If this is a character study, it’s one absent a character to study–or at least one who changes in any meaningful sense. By the last frame in Nightcrawler Louis Bloom is the same blank yet charismatic and creepily enigmatic man he was at the start. Scenes without another character find him strikingly, excessively alone like Travis Bickle. Dealing with others he speaks in purely financial and factual terms, like when proposes a relationship on his first date with Nina and then quickly switches into a full-scale economic threat when she doesn’t consent that viciously yet calmly plays on her weaknesses.He hires an assistant (Riz Ahmed) who shows up to the interview unaware of what the position is, he’s just so desperately in need of income but mostly gets saddled with big demands and lectures about what it takes to be a top employee in a tough job market. In his presence Bloom never drops the strict professional facade, though at one point he intriguingly offers that the problem might be less that doesn’t understand people, and more that he just flat out dislikes them.
Gilroy clearly intends this though to be taken mainly as a provocative media satire. The neat trick about that is that because of Gilroy’s stark competence and dead of Los Angeles night nourish vibe that calls to mind Drive, it also plays like a thriller that’s willing to stoop nearly as low as its subject. Right down to the sinisterly winking last scene, the tone is of the blackest comedy. It’s a sick joke that goes dismally flat, and quick. Gilroy shows considerable proficiency at the mechanics of the filmmaking itself, but his repetitive script blatantly passes on chances to dig into this character and instead wastes too much time on unedifying arguments between him and his assistant about pay and his work performance and the pacing sometimes falls off, particularly in the middle stretches.
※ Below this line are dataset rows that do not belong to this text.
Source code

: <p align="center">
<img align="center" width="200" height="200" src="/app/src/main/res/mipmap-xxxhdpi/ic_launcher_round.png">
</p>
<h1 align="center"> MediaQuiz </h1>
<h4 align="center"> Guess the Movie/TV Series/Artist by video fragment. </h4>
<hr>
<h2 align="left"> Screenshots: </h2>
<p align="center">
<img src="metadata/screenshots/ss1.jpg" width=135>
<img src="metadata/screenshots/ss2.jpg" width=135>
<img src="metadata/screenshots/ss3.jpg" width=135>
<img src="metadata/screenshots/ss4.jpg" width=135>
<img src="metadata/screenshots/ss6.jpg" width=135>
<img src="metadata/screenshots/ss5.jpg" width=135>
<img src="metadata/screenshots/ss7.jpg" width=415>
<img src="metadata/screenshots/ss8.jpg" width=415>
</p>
Nightcrawler can be shockingly ugly and cynical. But even as a send-up of the unrelenting news cycle and the local producers eagerly willing to exploit fears of urban crime committed against the white middle classic, it’s beyond belief that any sane person would even for a split second broadcast some of the extremely questionable footage Bloom brings in (satire has to have at least a shred of plausibility to persuasively indict). The last act just goes bonkers with entirely unbelievable events stacking up and eliciting more dread than entertainment value along the way. Gilroy doesn’t find the right tone to make this all work as compellingly as he intends. What he rubs our noses in horrifies a couple times, but not with truth it unveils like Sidney Lumet’s classic and timeless Network did or even Oliver Stone’s Natural Born Killers. In any case, he doesn’t actually tell us anything we didn’t already know or suspect.
It’s up to Gyllenhaal to do that and fortunately he makes it into something of a triumph. Stepping into the part of a callous sociopath wouldn’t seem like a natural fit for the actor, consistently good and sometimes great in a number of roles but not as exquisitely icky as this one (for all his talent he can be miscast, like in last year’s Prisoners). But the nearly thirty pounds he shed to play Lewis Bloom make his moon-like eyes somehow seem even bigger and twitchier. Everything about him is more wired and intense, right down to his combed back hair which makes his stare seem downright murderous.
The role is a mordant riff on obsession and derangement and where the movie lays everything on thick and finds diminishing returns, Gyllenhaal is hilarious and has real chemistry with a terrific (and older) Russo. He’s a monster, but the worst and most insidious kind: one who is smart, driven, cunningly manipulative, and very, very good at what he does. He’s the kind of creep you could see yourself possibly crossing paths with one day or-most terrifying of all-working for.